Content starts

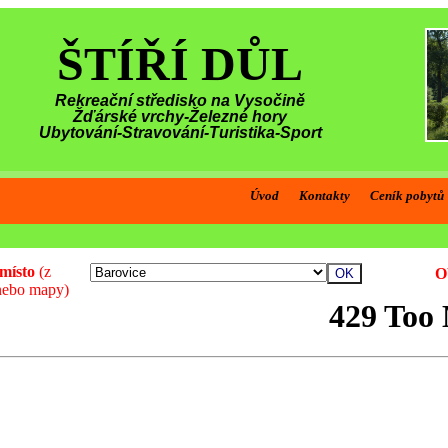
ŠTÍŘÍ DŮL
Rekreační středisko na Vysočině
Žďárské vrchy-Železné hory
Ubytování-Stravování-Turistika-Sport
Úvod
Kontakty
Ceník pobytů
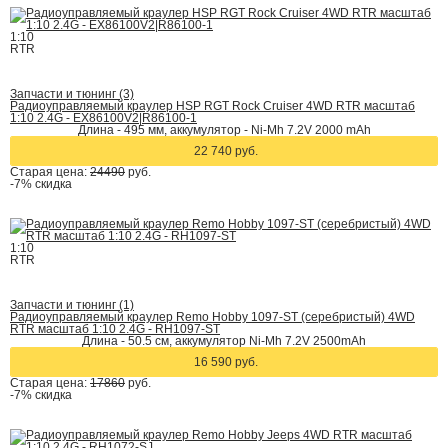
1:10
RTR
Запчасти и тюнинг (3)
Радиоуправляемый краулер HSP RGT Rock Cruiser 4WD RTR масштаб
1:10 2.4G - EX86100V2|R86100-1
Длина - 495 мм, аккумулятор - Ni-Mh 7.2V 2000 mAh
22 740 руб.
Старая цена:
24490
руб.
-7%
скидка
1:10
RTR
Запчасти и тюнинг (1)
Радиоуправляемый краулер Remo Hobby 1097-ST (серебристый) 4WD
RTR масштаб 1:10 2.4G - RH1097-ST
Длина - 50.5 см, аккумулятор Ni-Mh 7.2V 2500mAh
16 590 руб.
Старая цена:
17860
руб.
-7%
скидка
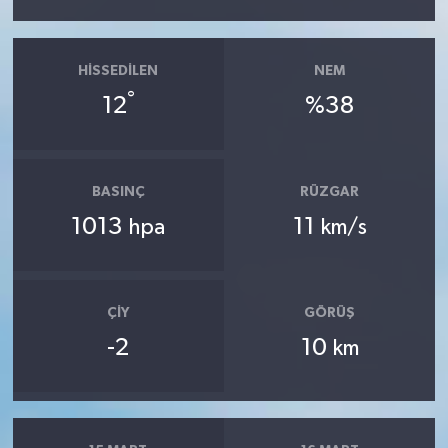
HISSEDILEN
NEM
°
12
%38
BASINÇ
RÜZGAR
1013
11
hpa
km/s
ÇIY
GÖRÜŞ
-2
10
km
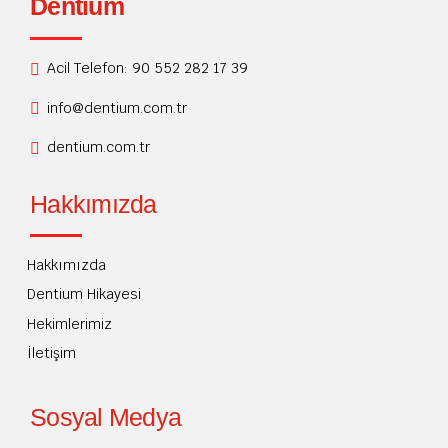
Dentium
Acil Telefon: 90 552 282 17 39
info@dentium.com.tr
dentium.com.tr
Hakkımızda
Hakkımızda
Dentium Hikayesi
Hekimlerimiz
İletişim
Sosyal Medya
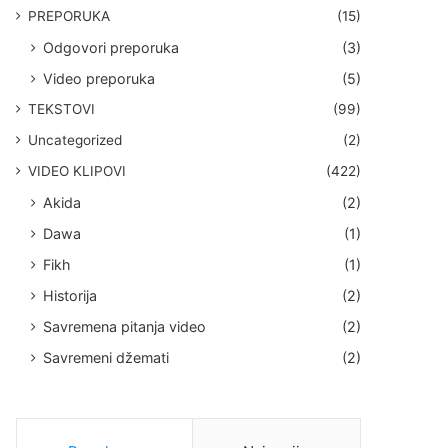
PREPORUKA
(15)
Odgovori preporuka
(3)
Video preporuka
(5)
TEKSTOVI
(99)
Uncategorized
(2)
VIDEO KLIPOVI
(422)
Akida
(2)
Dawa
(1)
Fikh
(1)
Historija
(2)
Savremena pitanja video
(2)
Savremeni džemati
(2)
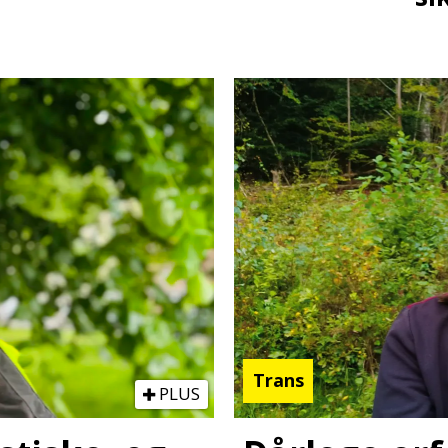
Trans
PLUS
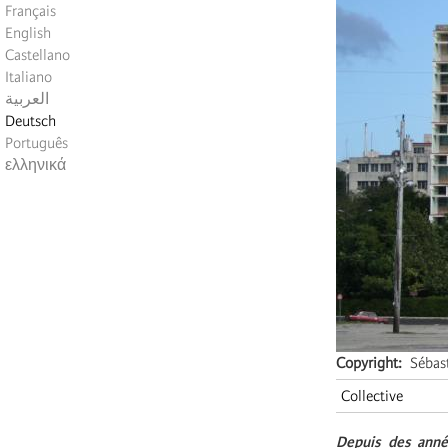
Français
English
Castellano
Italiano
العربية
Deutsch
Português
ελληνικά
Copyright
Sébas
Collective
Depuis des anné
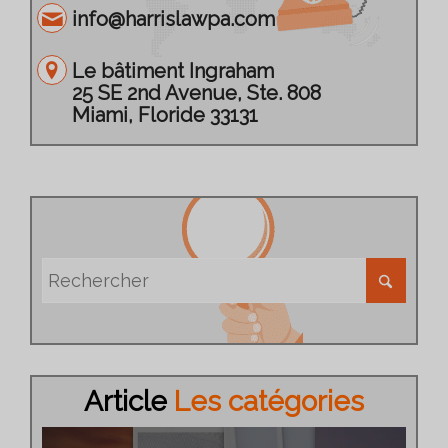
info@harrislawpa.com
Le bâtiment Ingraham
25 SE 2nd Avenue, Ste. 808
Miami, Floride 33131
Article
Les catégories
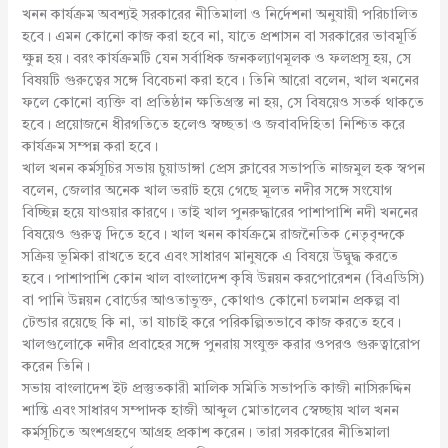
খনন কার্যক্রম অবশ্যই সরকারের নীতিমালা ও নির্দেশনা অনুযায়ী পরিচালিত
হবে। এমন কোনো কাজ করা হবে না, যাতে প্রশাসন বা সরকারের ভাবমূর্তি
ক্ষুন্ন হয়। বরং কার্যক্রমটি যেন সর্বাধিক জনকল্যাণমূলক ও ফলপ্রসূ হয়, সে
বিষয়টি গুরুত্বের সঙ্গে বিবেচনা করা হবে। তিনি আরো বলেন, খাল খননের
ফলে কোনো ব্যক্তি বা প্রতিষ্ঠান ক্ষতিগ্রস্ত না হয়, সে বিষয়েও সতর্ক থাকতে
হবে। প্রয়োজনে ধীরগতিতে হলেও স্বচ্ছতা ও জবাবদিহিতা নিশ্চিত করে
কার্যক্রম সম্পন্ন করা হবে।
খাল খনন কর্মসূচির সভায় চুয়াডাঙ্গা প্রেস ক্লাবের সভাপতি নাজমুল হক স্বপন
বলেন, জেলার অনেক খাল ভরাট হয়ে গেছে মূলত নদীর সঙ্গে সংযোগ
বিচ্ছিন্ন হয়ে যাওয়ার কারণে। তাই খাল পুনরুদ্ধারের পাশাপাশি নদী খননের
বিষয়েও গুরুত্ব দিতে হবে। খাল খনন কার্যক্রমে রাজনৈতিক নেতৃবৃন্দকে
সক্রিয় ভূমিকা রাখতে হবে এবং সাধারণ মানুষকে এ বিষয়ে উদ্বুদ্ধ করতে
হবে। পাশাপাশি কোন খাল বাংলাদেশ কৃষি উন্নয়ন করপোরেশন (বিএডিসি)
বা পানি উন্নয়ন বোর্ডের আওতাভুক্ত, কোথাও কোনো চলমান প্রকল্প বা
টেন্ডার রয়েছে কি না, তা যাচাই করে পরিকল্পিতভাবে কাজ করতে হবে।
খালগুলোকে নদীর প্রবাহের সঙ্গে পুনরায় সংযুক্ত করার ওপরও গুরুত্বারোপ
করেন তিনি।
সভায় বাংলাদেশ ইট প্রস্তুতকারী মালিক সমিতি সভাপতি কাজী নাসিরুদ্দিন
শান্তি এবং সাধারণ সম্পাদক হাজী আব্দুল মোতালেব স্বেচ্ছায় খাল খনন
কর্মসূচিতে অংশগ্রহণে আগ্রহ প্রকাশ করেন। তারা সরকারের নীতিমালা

Content ends
Content starts

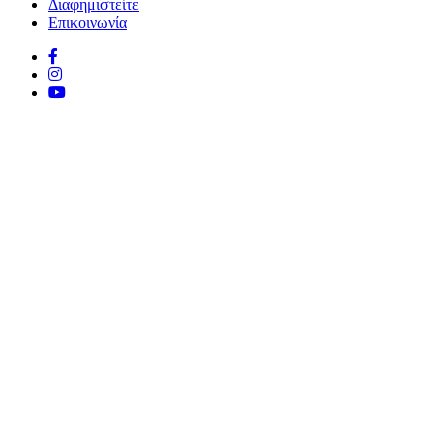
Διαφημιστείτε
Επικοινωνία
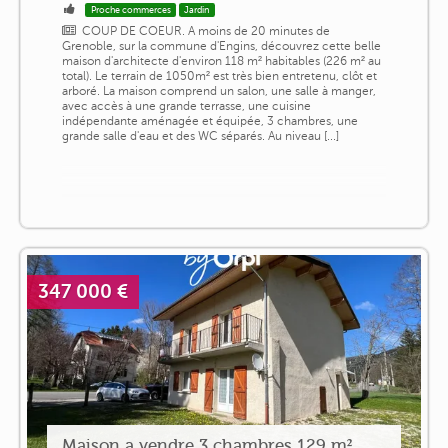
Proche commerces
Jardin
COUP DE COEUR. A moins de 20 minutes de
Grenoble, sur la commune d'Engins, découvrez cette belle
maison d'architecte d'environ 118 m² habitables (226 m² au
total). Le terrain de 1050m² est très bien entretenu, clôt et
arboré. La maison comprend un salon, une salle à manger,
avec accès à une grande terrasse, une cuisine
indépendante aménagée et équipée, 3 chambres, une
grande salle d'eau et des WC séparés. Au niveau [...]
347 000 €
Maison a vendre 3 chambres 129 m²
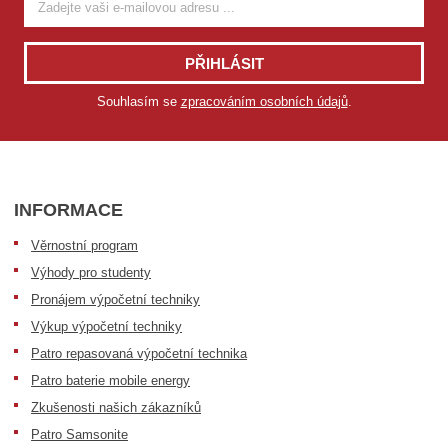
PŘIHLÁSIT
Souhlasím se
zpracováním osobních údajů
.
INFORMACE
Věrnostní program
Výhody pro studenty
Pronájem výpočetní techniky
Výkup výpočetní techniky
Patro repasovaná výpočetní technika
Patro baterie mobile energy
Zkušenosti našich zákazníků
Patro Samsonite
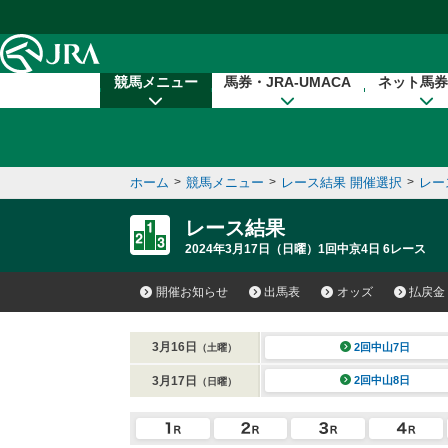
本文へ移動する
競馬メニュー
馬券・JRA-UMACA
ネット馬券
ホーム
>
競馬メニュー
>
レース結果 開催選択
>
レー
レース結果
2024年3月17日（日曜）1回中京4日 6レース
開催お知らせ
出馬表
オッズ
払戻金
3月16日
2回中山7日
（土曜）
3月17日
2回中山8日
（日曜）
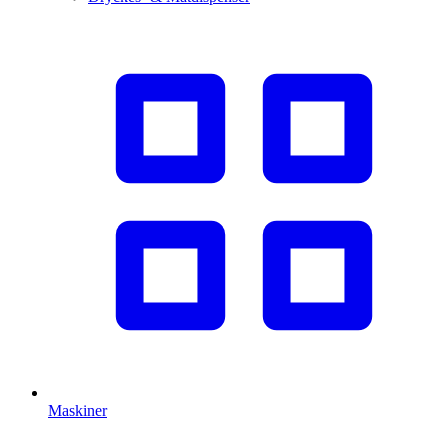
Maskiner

Content ends

TASK DESCRIPTION » Show every line of the entries above where the word "краулер" occurs.

RESULT OF THIS EXERCISE »
Радиоуправляемый краулер HSP RGT Rock Cruiser 4WD RTR масштаб
Радиоуправляемый краулер Remo Hobby 1097-ST (серебристый) 4WD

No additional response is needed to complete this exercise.